#### Texte fourni:
--*--

Tribune libre de l’abbé Guillaume de Tanoüarn*
En ce 1er mai, j’ai fait l’effort d’écouter Nicolas Sarkozy jusqu’au bout (son talent m’a rendu la chose aisée). J’ai essayé de faire la même chose pour Marine Le Pen, je vous avoue que je ne suis pas parvenu à la fin de son propos. Je n’ai pas pu… Dans les deux cas, je ne parlerai ici que du discours, je ne discuterai que des textes entendus, ainsi qu’on m’a appris à le faire pour les grands auteurs. Je sais bien : la différence entre un auteur et un politique, c’est que l’auteur est tout entier dans son texte, le politique non. Aussi bien, je ne fais pas de politique, je ne chercherais pas ici à sonder les intentions, à spéculer sur les applications futures, à prendre la main dans le sac ces prestidigitateurs du verbe que sont les politiques en démocratie. Ce n’est pas mon problème, ce n’est pas mon métier. Mais je vais essayer de dire ce qui m’a frappé dans ces deux discours bleu blanc rouge.

--*--

#### Vos consignes:
Reprenez la rédaction de la tribune sur les discours du 1er mai de Nicolas Sarkozy et de Marine Le Pen, à la suite de sa dernière phrase.

[Entrées enregistrées]
--*--

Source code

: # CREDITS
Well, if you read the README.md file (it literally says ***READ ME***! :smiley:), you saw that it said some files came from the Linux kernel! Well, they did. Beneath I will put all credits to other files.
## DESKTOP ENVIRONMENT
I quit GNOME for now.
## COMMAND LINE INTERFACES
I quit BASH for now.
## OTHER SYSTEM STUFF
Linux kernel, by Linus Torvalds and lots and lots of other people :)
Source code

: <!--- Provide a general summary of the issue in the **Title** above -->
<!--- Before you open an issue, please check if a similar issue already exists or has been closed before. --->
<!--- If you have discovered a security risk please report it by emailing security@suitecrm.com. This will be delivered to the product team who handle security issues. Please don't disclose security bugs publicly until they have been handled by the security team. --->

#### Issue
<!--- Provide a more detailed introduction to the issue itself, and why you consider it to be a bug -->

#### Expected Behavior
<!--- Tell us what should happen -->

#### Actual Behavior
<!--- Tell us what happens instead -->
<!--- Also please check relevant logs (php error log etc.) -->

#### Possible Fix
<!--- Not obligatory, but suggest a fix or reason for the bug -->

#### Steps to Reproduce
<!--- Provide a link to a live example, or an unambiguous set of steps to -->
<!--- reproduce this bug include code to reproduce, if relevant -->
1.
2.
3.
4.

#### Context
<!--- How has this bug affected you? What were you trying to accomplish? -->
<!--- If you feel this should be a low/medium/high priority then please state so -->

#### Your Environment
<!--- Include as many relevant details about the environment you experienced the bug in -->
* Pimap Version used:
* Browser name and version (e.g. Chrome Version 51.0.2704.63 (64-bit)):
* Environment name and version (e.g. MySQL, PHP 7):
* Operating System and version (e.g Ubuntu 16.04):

--*--

#### Réponse rédigée:
Le premier, celui de Marine Le Pen était, autant que je l’ai entendu, un discours de gauche, avec référence dès les premières minutes à Jean-Jacques Rousseau. Citation : “Jamais on ne corrompt le peuple, mais souvent on le trompe”. Le “peuple trompé”, c’est un vieux classique de la Parole droitière : “Ah bas les voleurs !” criait-on en février 34. Mais le peuple qui n’est pas corrompu, le peuple incorruptible, c’est nouveau, ça vient de sortir, je veux dire : ça vient de sortir à droite.
Est-ce Marine Le Pen qui évoque le peuple en le qualifiant d’incorruptible, ou bien est-ce moi qui tire cette expression du mot de Jean-Jacques qu’elle ne fait, elle, que citer ? Certes, elle ne parle pas en propres termes du peuple “incorruptible”, mais elle emploie une autre expression, qui y fait fâcheusement penser. A deux reprises, à deux moments différents de son discours (deux moments au moins), elle a évoqué “la grande mission d’émancipation du peuple” que remplirait son Parti. Le peuple trompé par l’UMPS, mais non corrompu, n’attend que Marine (elle n’emploie pas l’expression “Front national”) pour s’émanciper et régner de nouveau.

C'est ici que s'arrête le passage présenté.